Work order » From the records that follow, copy every line in which "usually" appears.

Plain-text document sources

******************************

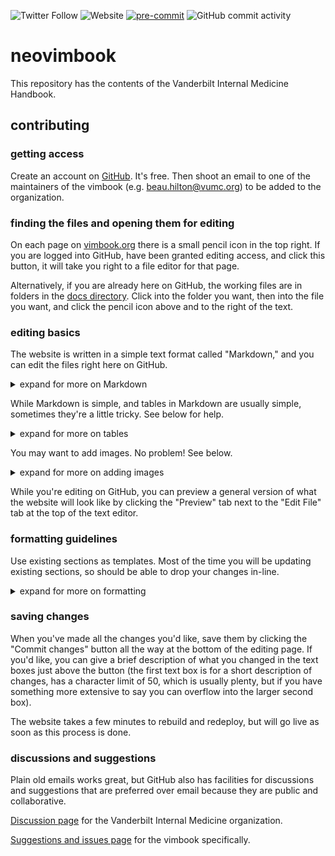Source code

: 
![Twitter Follow](https://img.shields.io/twitter/follow/VUMCMedicineRes?style=social)
![Website](https://img.shields.io/website?url=https%3A%2F%2Fvimbook.beauhilton.com)
[![pre-commit](https://img.shields.io/badge/pre--commit-enabled-brightgreen?logo=pre-commit&logoColor=white)](https://github.com/pre-commit/pre-commit)
![GitHub commit activity](https://img.shields.io/github/commit-activity/m/vanderbilt-internal-medicine/vimbook)

# neovimbook

This repository has the contents of the Vanderbilt Internal Medicine Handbook.


## contributing


### getting access

Create an account on [GitHub](https://github.com/).
It's free.
Then shoot an email to one of the maintainers of the vimbook (e.g. beau.hilton@vumc.org)
to be added to the organization.


### finding the files and opening them for editing

On each page on [vimbook.org](vimbook.beauhilton.com)
there is a small pencil icon in the top right.
If you are logged into GitHub,
have been granted editing access,
and click this button,
it will take you right to a file editor for that page.

Alternatively, if you are already here on GitHub,
the working files are in folders in the [docs directory](https://github.com/vanderbilt-internal-medicine/vimbook/tree/main/docs).
Click into the folder you want, then into the file you want,
and click the pencil icon above and to the right of the text.


### editing basics

The website is written in a simple text format called "Markdown,"
and you can edit the files right here on GitHub.

<details>
  <summary> expand for more on Markdown </summary>

Markdown is a very simple text format
that closely resembles the formatting
we tend to use in medical documentation.
E.g. a single '#' is used to denote a top-level header,
multiple '##' denote sub-headings,
'\-' are used to denote list items,
'\*' around things mark them as important.

The tool that builds the website will
convert this markup into prettier and uniform styles,
so you don't have to worry about getting the indentation or font just right.

Here's a [cheat sheet](https://www.markdownguide.org/cheat-sheet/)
for the main formatting options.

</details>

While Markdown is simple,
and tables in Markdown are usually simple,
sometimes they're a little tricky.
See below for help.

<details>
  <summary> expand for more on tables </summary>

If you have a simple table, use Markdown tables, described [here](https://www.markdownguide.org/extended-syntax/#tables).
(That link also contains a link to an [online tool](https://www.tablesgenerator.com/markdown_tables)
that makes the task much less tedious.)

If you have a complex table,
e.g. the [options for CAD evaluation](https://vimbook.beauhilton.com/cardiology/cardiology-chest-pain/#diagnostic-studies),
where the "Indications" column has cells that span several rows,
you may need to fall back to html tables,
which are a bit more complicated but by no means intractable.
Contact one of the maintainers.
If you can, make your table in Excel/Google Sheets/Word first (style it up how you like in one of those tools)
and send the file or link with your email.

If you're feeling intrepid,
you can make your html table yourself using this [online tool](https://www.tablesgenerator.com/html_tables),
which is a visual editor similar to Excel or Google Sheets,
with buttons for merging cells, etc.,
that will output the html table code.
It supports copy-paste from Excel/Sheets/Word.
(pro-tip: click the "Do not generate CSS" button)

</details>

You may want to add images. No problem! See below.

<details>
  <summary> expand for more on adding images</summary>

Below are some examples and best practices.

Here's a link for more on
[images in Markdown](https://www.markdownguide.org/basic-syntax/#images-1).

First, make sure you have the rights to the image
(i.e. you made it, 
  it's protected under public domain or fair use, 
  or you obtained rights from the appropriate source)

Then, the basic approach (add this line into your document):

`![cat](/docs/images/500.jpg)`

 Which will result in:
  
![cat](/docs/images/500.jpg)

The exclamation point is shorthand
that tells Markdown you would like to place an image here.

The brackets contain the "alt-text" for your image,
which is a brief description, useful for those with sight-related disability.
You can also see the alt-text if you hover your mouse over the image,
or long-press on a touch device.

Next you need to tell Markdown how to find the image file.

The image in the example lives in our repository,
in the "images" folder that lives under the "docs" folder.

All images should go here.

[Direct link to images folder](https://github.com/vanderbilt-internal-medicine/vimbook/tree/main/docs/images)

If you navigate to that folder,
you can drag and drop images from your file system,
or click the "+" button above and to the right of the list of files,
then "Upload files."

Give each image a descriptive name,
e.g. `parasternal-long.jpg` instead of just `image92.jpg`.
(`500.jpg` is 500 pixel image of a cute cat, included for testing).

A full example might look something like:

`![parasternal long view of cardiac ultrasound](../images/parasternal-long.jpg)`

**Important Note**

That `/docs/images/500.jpg` and `../images/parasternal-long.jpg`
business in the examples
tells the computer how to navigate your files and folders,
starting from wherever your current file is and going down into subfolders,
to find the file you want.

Because the section files for this book live in subfolders of `docs`,
you need to tell Markdown to go up to the main docs folder before looking
for the images folder. This is easy to do, but also easy to forget.

The parasternal-long example shows how to do it;
The `..` part is ancient computer shorthand for "go up one folder."

Since the images will always live in the same folder,
and the section files will always be in subfolders one level down from `docs`,
the most foolproof way to add a new image is to copy the whole parasternal-long example,
and only change the name of the image and the alt text.

</details>

While you're editing on GitHub,
you can preview a general version of what the website
will look like by clicking the "Preview" tab
next to the "Edit File" tab at the top of the text editor.

### formatting guidelines

Use existing sections as templates.
Most of the time you will be updating existing sections,
so should be able to drop your changes in-line.

<details>
  <summary> expand for more on formatting </summary>

File names: `subject-section.md`, e.g. `cardiology-acs.md`

Text formatting:

_rough example (adjusted to fit in this document):_

## topic du jour

Author-Name McGee, Author-Name ZcGee

---

### Background

in the beginning...

### Presentation

and then (s)he...

---

_end example._

Every section should start with a single '#',
which denotes a top-level header ("h1").
You can have no more than one section with a top-level header,
or the internal table of contents for each page will break.

Next put a blank line,
followed by the author name[s], in alphabetical order if more than one.

Then another blank line, and "---".
This will add a line before the text proper starts.

Most sections will have a single layer of subsections,
e.g. "Background", "Presentation", "Evaluation", "Management".
These should each be second-level headers, i.e. "##".

Sub-subsections (e.g. the "Management" subsection of ACS has sub-subsections for STEMI, NSTEMI, etc.) should each be third-level headers, i.e. "###".

You can use deeper levels of subsections (e.g. "####"),
but the website engine doesn't differentiate after the third level,
so readers won't be able to tell how deep the organizational rabbit hole goes.
Attempt to flatten the organization so you don't require deeper sectioning,
or consider splitting the topic into multiple topics.

</details>

### saving changes

When you've made all the changes you'd like,
save them by clicking the "Commit changes" button
all the way at the bottom of the editing page.
If you'd like, you can give a brief description of what you changed
in the text boxes just above the button
(the first text box is for a short description of changes,
has a character limit of 50, which is usually plenty,
but if you have something more extensive to say you can overflow into the larger second box).

The website takes a few minutes to rebuild and redeploy,
but will go live as soon as this process is done.


### discussions and suggestions

Plain old emails works great,
but GitHub also has facilities for discussions and suggestions
that are preferred over email because they are public and collaborative.

[Discussion page](https://github.com/vanderbilt-internal-medicine/vimbook/discussions) for the Vanderbilt Internal Medicine organization.

[Suggestions and issues page](https://github.com/vanderbilt-internal-medicine/vimbook/issues) for the vimbook specifically.
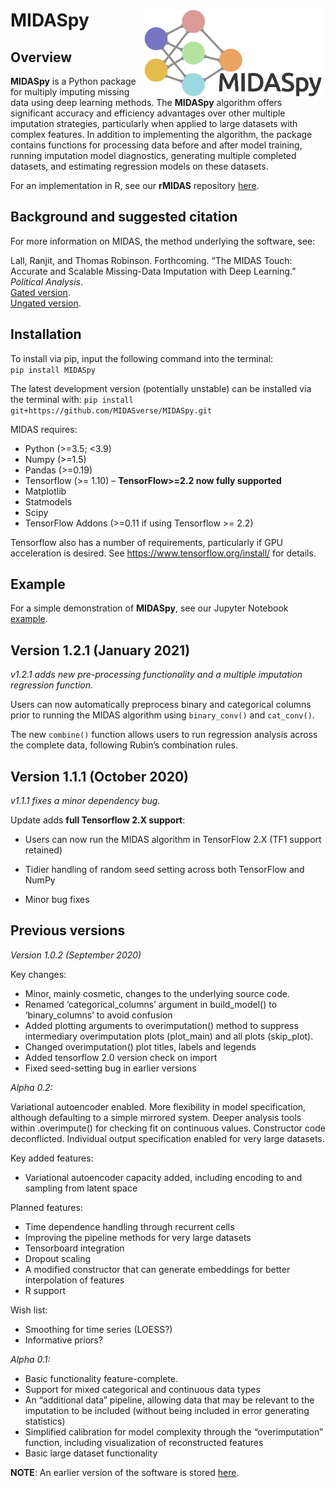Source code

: 
<!-- README.md is generated from README.Rmd. Please edit that file -->

# MIDASpy<img src='MIDASpy_logo.png' align="right" height="139" /></a>

<!-- badges: start -->

<!-- [![CRAN status](https://www.r-pkg.org/badges/version/dplyr)](https://cran.r-project.org/package=dplyr) -->

<!-- [![R build status](https://github.com/tidyverse/dplyr/workflows/R-CMD-check/badge.svg)](https://github.com/tidyverse/dplyr/actions?workflow=R-CMD-check) -->

<!-- [![Codecov test coverage](https://codecov.io/gh/tidyverse/dplyr/branch/master/graph/badge.svg)](https://codecov.io/gh/tidyverse/dplyr?branch=master) -->

<!-- [![R build status](https://github.com/tidyverse/dplyr/workflows/R-CMD-check/badge.svg)](https://github.com/tidyverse/dplyr/actions) -->

<!-- badges: end -->

## Overview

**MIDASpy** is a Python package for multiply imputing missing data using
deep learning methods. The **MIDASpy** algorithm offers significant
accuracy and efficiency advantages over other multiple imputation
strategies, particularly when applied to large datasets with complex
features. In addition to implementing the algorithm, the package contains
functions for processing data before and after model training, running
imputation model diagnostics, generating multiple completed datasets,
and estimating regression models on these datasets.

For an implementation in R, see our **rMIDAS** repository
[here](https://github.com/MIDASverse/rMIDAS).

## Background and suggested citation

For more information on MIDAS, the method underlying the software, see:

Lall, Ranjit, and Thomas Robinson. Forthcoming. “The MIDAS Touch: Accurate and Scalable Missing-Data Imputation with Deep Learning.” _Political Analysis_.
<br />[Gated version](https://doi.org/10.1017/pan.2020.49).
<br />[Ungated version](http://eprints.lse.ac.uk/108170/1/Lall_Robinson_PA_Forthcoming.pdf).

## Installation

To install via pip, input the following command into the terminal:  
`pip install MIDASpy`

The latest development version (potentially unstable) can be installed
via the terminal with: `pip install
git+https://github.com/MIDASverse/MIDASpy.git`

MIDAS requires:

  - Python (\>=3.5; \<3.9)
  - Numpy (\>=1.5)
  - Pandas (\>=0.19)
  - Tensorflow (\>= 1.10) – **TensorFlow\>=2.2 now fully supported**
  - Matplotlib
  - Statmodels
  - Scipy
  - TensorFlow Addons (\>=0.11 if using Tensorflow \>= 2.2)

Tensorflow also has a number of requirements, particularly if GPU
acceleration is desired. See <https://www.tensorflow.org/install/> for
details.

## Example

For a simple demonstration of **MIDASpy**, see our Jupyter Notebook
[example](https://github.com/MIDASverse/MIDASpy/blob/master/Examples/midas_demo.ipynb).

## Version 1.2.1 (January 2021)

*v1.2.1 adds new pre-processing functionality and a multiple imputation
regression function.*

Users can now automatically preprocess binary and categorical columns
prior to running the MIDAS algorithm using `binary_conv()` and
`cat_conv()`.

The new `combine()` function allows users to run regression analysis
across the complete data, following Rubin’s combination rules.

## Version 1.1.1 (October 2020)

*v1.1.1 fixes a minor dependency bug.*

Update adds **full Tensorflow 2.X support**:

  - Users can now run the MIDAS algorithm in TensorFlow 2.X (TF1 support
    retained)

  - Tidier handling of random seed setting across both TensorFlow and
    NumPy

  - Minor bug fixes

## Previous versions

*Version 1.0.2 (September 2020)*

Key changes:

  - Minor, mainly cosmetic, changes to the underlying source code.
  - Renamed ‘categorical\_columns’ argument in build\_model() to
    ‘binary\_columns’ to avoid confusion
  - Added plotting arguments to overimputation() method to suppress
    intermediary overimputation plots (plot\_main) and all plots
    (skip\_plot).
  - Changed overimputation() plot titles, labels and legends
  - Added tensorflow 2.0 version check on import
  - Fixed seed-setting bug in earlier versions

*Alpha 0.2:*

Variational autoencoder enabled. More flexibility in model
specification, although defaulting to a simple mirrored system. Deeper
analysis tools within .overimpute() for checking fit on continuous
values. Constructor code deconflicted. Individual output specification
enabled for very large datasets.

Key added features:

  - Variational autoencoder capacity added, including encoding to and
    sampling from latent space

Planned features:

  - Time dependence handling through recurrent cells
  - Improving the pipeline methods for very large datasets
  - Tensorboard integration
  - Dropout scaling
  - A modified constructor that can generate embeddings for better
    interpolation of features
  - R support

Wish list:

  - Smoothing for time series (LOESS?)
  - Informative priors?

*Alpha 0.1:*

  - Basic functionality feature-complete.
  - Support for mixed categorical and continuous data types
  - An “additional data” pipeline, allowing data that may be relevant to
    the imputation to be included (without being included in error
    generating statistics)
  - Simplified calibration for model complexity through the
    “overimputation” function, including visualization of
    reconstructed features
  - Basic large dataset functionality

**NOTE**: An earlier version of the software is stored
[here](https://github.com/Oracen/MIDAS).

******************************

Result of this task »
and tables in Markdown are usually simple,
has a character limit of 50, which is usually plenty,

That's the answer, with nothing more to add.